Реклама курортных отелей в Катскиллах появилась в газете «Форвард» еще в 1902 г., когда по меньшей мере три таких заведения предлагали свои услуги, делая упор на кошерное питание и свежие яйца и овощи с фермы. Главной привлекательностью, конечно же, был чистый горный воздух и спасение от душной жары нью-йоркского лета. Вначале эти «курорты» представляли собой примитивные сооружения — переоборудованные по дешевке фермерские дома, разделенные на крошечные комнаты, похожие на камеры, или сараи, заставленные кроватями для проживания в общежитии. За четыре-пять долларов в неделю, с детьми за полцены, они казались выгодным предложением. Но уже вскоре в гостиницах Катскиллов появились дополнительные удобства — электрический свет, горячая и холодная вода, телефоны, бильярдные столы, кегельбаны и даже ночные развлечения.

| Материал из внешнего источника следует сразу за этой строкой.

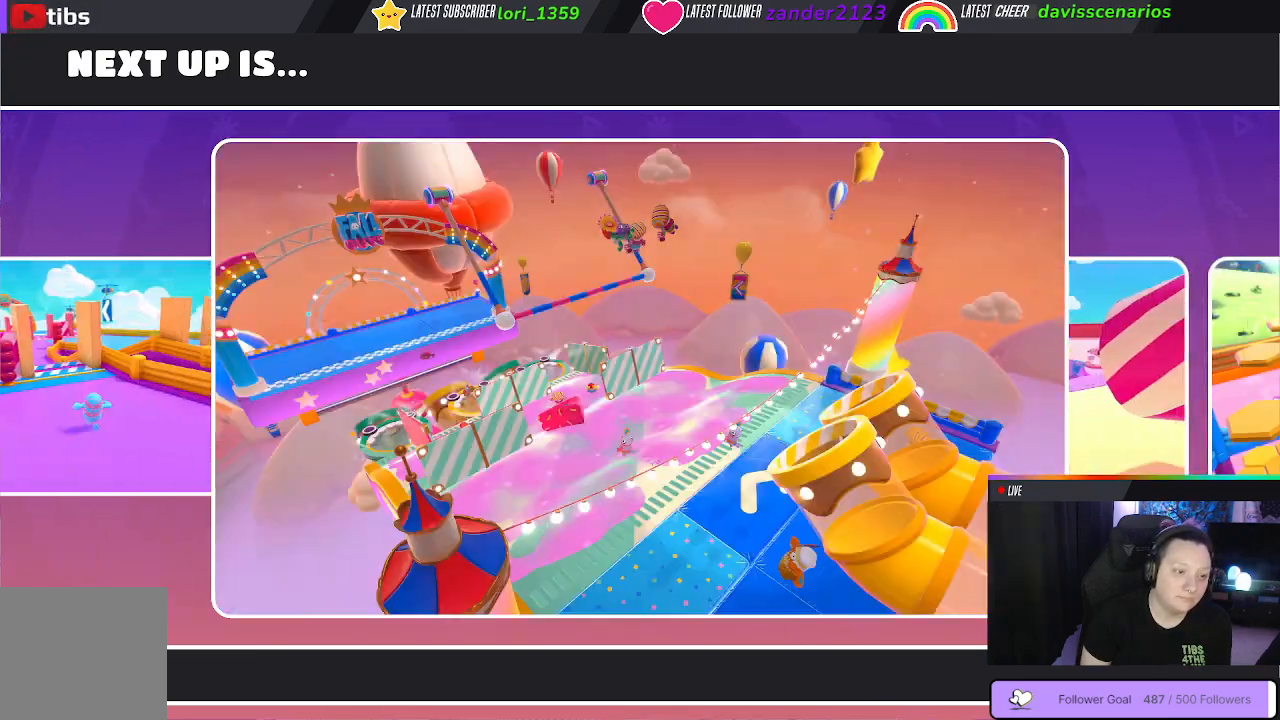
{"buttons": [], "left_stick": "center", "right_stick": "center", "events": [[200, "right_stick", "center"]]}
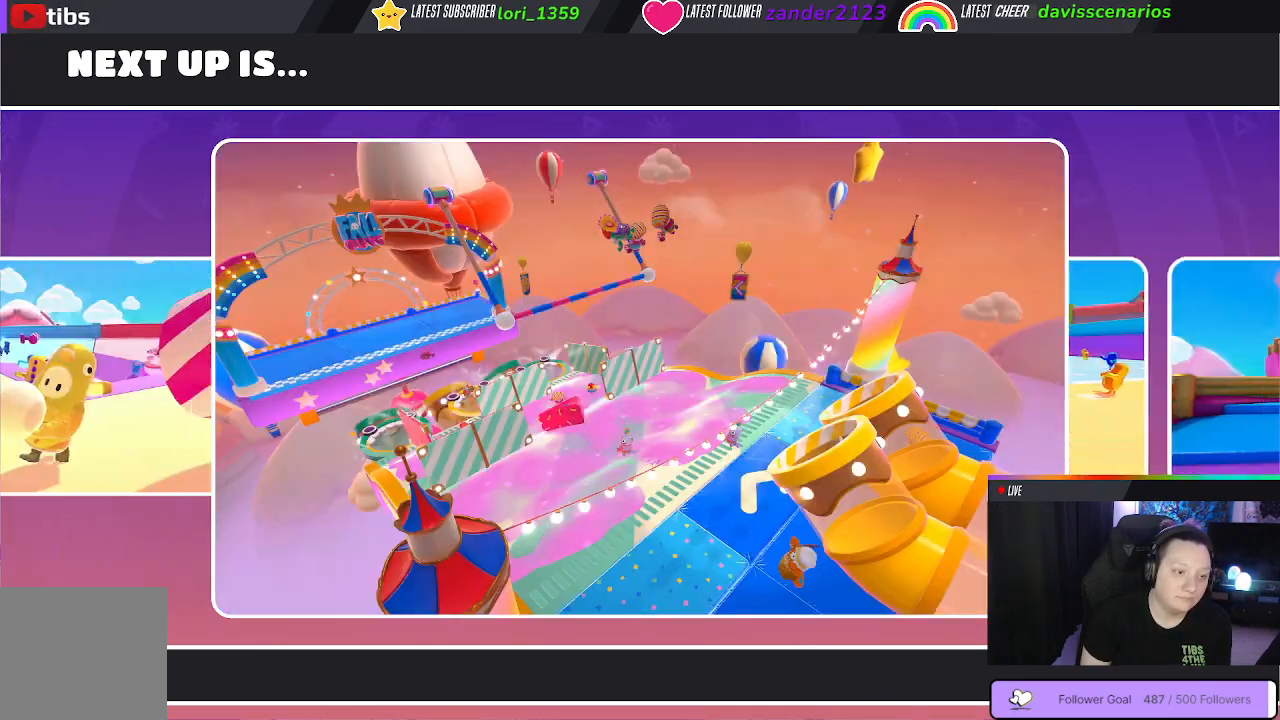
{"buttons": [], "left_stick": "center", "right_stick": "center", "events": []}
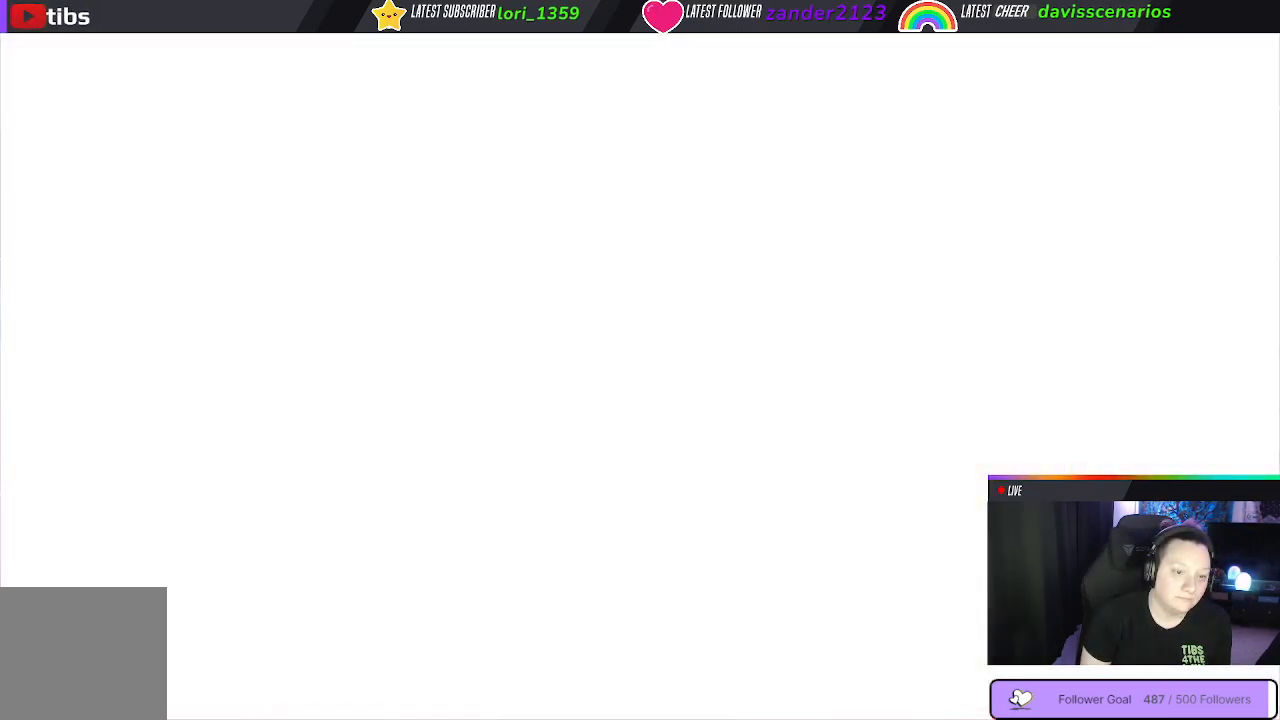
{"buttons": [], "left_stick": "center", "right_stick": "center", "events": []}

А менее чем через два десятилетия появились великие еврейские курортные дворцы — «Гроссинджерс», «Конкорд», на основе которых в скором времени возникла идея Майами-Бич. Родится насмешливое выражение «Пояс Борща», а еврейские комики и артисты, пробующие свои крылья на Бродвее и в кино, будут злобно высмеивать причуды и претензии своей новой богатой публики, к великому и безупречному удовольствию своих зрителей.
Тем временем в Нижнем Ист-Сайде вечно наблюдательный Forward заметил еще одну тенденцию. Внезапно, казалось, каждый житель Ист-Сайда стал обладателем новомодной штуковины под названием «виктрола», и «Форвард» громко жаловался на шум, который они создают. В 1904 г. газета выступила с редакционной статьей:
Бог послал нам виктролу, и от него никуда не деться, разве что бежать в парк. Как будто у нас мало проблем с тараканами и детьми, играющими на пианино в соседней комнате... Она повсюду, эта виктрола: в жилых домах, в ресторанах, в кафе-мороженом, в кондитерских. Вы запираете дверь на ночь и защищены от грабителей, но не от виктролы.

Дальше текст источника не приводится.